Le poète ne soulève pas seulement le temps, il le secoue comme une nappe,
faisant alors ruisseler, vallées, fleurs, enfance, et émotions toujours (rien
n’est gratuit dans sa poésie) entre les herbes drues et les tendres, l’arbre
et les pierres entre les doigts du jour ». Citons un extrait des
cinq poèmes inédits de Richard Rognet présentés
dans le dossier central, qui dit la présence caressante de la nature :
« Pourtant, les oiseaux, devant ma porte battante, couvraient de chants
subtils et vigoureux les roses défaillantes.

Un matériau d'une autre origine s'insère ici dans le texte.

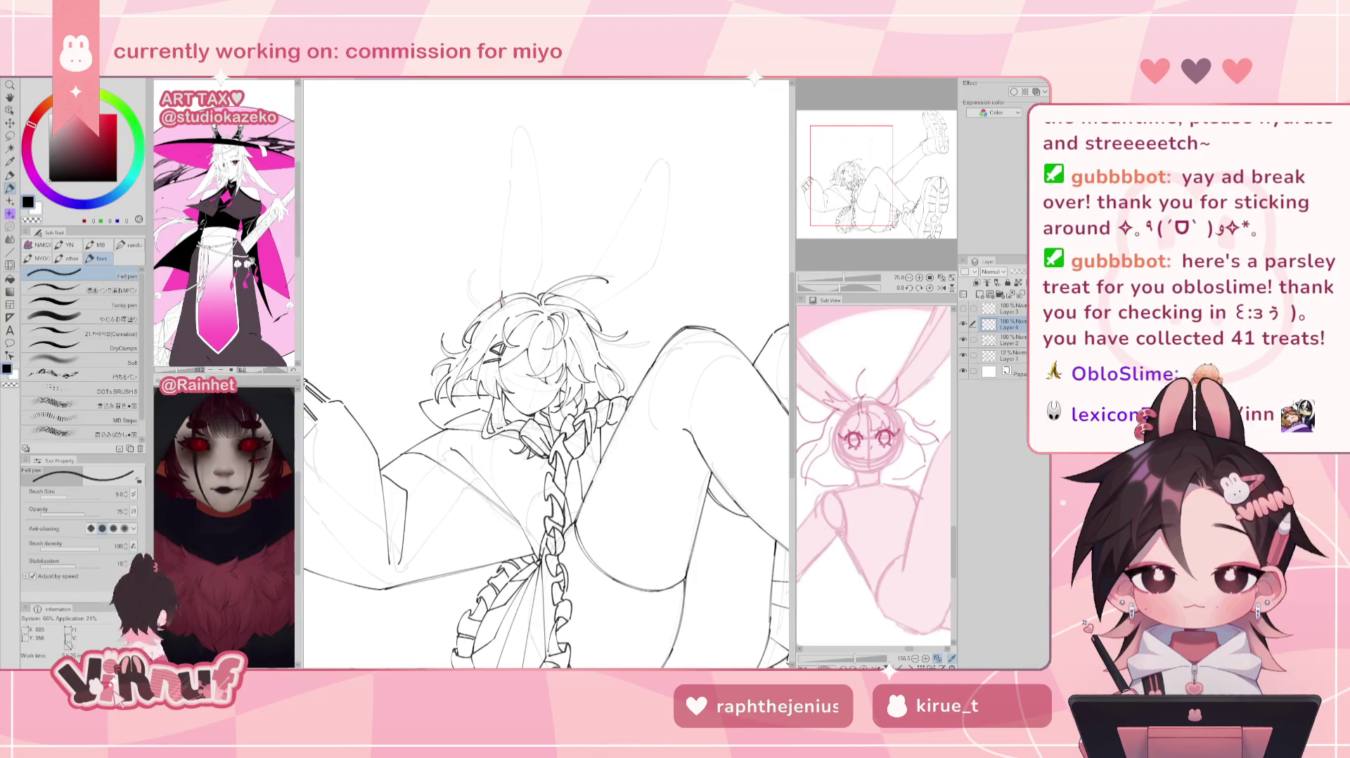
drag(510, 201, 502, 293)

Je croyais en eux, je pensais qu’ils m’éviteraient les menaces
massues, les parfums altérés, les traces que laisse derrière elle une nuit de
larmes. Je leur accordais, à la pointe de mes paroles, les mêmes vertus que
celles que dispense un ciel subrepticement dégagé, je les voyais comme
l’étrave d’un vent réconfortant préparant le passage d’une joie franche, à
hauteur d’homme – ô les abris rêvés sous d’inimitables voix ! et ces
baisers qui traversent l’obscurité comme une eau dévalant les montagnes en grésillant
sur les pierres ! / Revenons aux oiseaux, à la place qu’ils ont
partagée avec celle des branches où murmure, longtemps après leur envol, la
paix d’un matin propice aux interrogations du réveil ou celle, non moins
pénétrante, d’un soir qui bouge à peine devant les filets de la nuit ». César
Birène consacre une rubrique intitulée Satan, la
poésie, à Ernest de Gengenbach, qui alors qu’il était au séminaire
pour devenir prêtre, a connu une expérience amoureuse avec une comédienne.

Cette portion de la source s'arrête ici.